Would Democracy Not Exist without Christianity, Christian Teachings?


The very notion of democracy is based on Christian principles — a historical fact, though one not really emphasized in our public school system. Yes, the Greeks had a democracy, but it was not a democracy for women and slaves.


The ideal of democracy is such an important aspect of American history, government, and politics that it has become part of how Americans identify themselves. Many Americans also construct their identity around Christian beliefs, so it is understandable that democracy and Christianity would become intertwined and some would insist that democracy itself is a product of Christianity. Some Christians even argue that without Christianity and Christian principles, there can be no democracy.

The above myth expresses a belief that is completely at odds with reality, but it's also something which more than a few Christians seem to take for granted.

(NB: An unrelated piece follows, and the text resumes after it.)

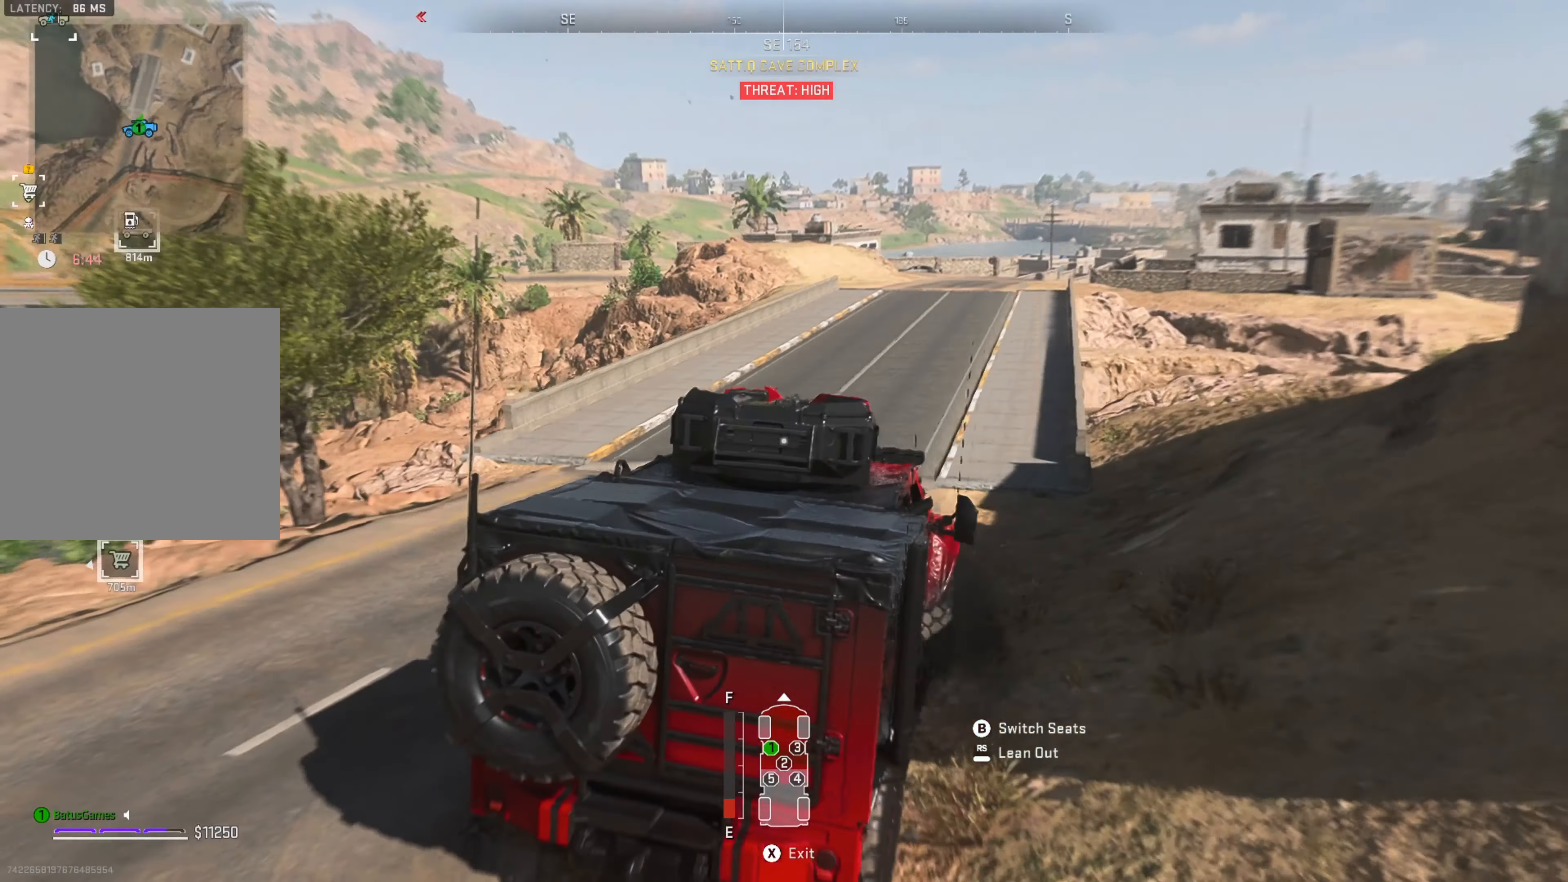
{"buttons": [], "left_stick": "up-left", "right_stick": "center", "events": [[66, "left_stick", "center"], [116, "right_stick", "center"], [367, "left_stick", "up-left"]]}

How can it be a "historical fact" that the "very notion of democracy" is based on Christianity or Christian principles when democracy existed long before Christianity? It is at least acknowledged here (though not always) that democracy was originally a Greek idea, but admitting that democracy was originally Greek is an admission that the first and primary statement is false: democracy is not based on Christian principles.

Christians faced with this undeniable contradiction between their wishes and historical reality try to get around this by arguing that the original Greek democracy was somehow not a "real" democracy like Christian democracy. This frequently requires distorting the historical record, though — here, for example, it is suggested that Greek democracy wasn't real democracy because women and slaves couldn't vote. That's true, but what's ignored and suppressed is the fact that America originally excluded women and slaves from our democracy. For a long time in America, women and slaves not only had no right to vote, but they had no social, familial, or political power whatsoever.

Indeed, what Christians who repeat the above myth fail to realize is that America wasn't even founded as a democracy, strictly speaking, but as a democratic republic. Only members of the House of Representatives were elected directly — every other post in the government was insulated from the people. The authors of the Constitution were very worried about "mob rule" and thus created a government in which democracy played a significant role, but which could also correct for any excesses of democracy. To be fair, though, ignorance of this fact is common in America and is not limited to just conservative, evangelical Christians.

A further problem for the claim that democracy is based on Christian principles is the undeniable fact that, for most of Christian history, Christian nations were not only not democratic, but strenuously resisted democratic change. The concept of "divine right of kings" was explicitly based on Christian principles, but how democratic is that? How many centuries of Christian rule passed before any Christians happened to notice the allegedly unmistakable basis for democracy in their own religion?

Many important Christian leaders throughout history have not only not advocated democracy, but have in fact been very authoritarian. Did Luther or Calvin ever promote democracy? How many popes lived and died before the Vatican agreed that democracy might be a good thing after all?

Where is democracy mentioned in the Bible or indeed in any early Christian texts? Where did Jesus or Paul argue for democracy? How long was it before any Christians decided that democracy might be a good idea? If Christianity is the foundation of our democracy, why isn't Christianity — or indeed religion generally — referenced as such in the American Constitution? If democracy is necessarily based on Christian principles, why did early advocates of democracy have to argue so hard, and sometimes fight against, Christians?

There is a good reason why the idea that "democracy is based on Christian principles" is not emphasized in America's public school system: it's a completely false claim that has no basis in historical reality whatsoever. To teach that democracy is based on Christianity would be like teaching roses are part of the animal kingdom, or that Paris is a city in China. No reliable text or school would ever think to teach such a thing and so misinform students.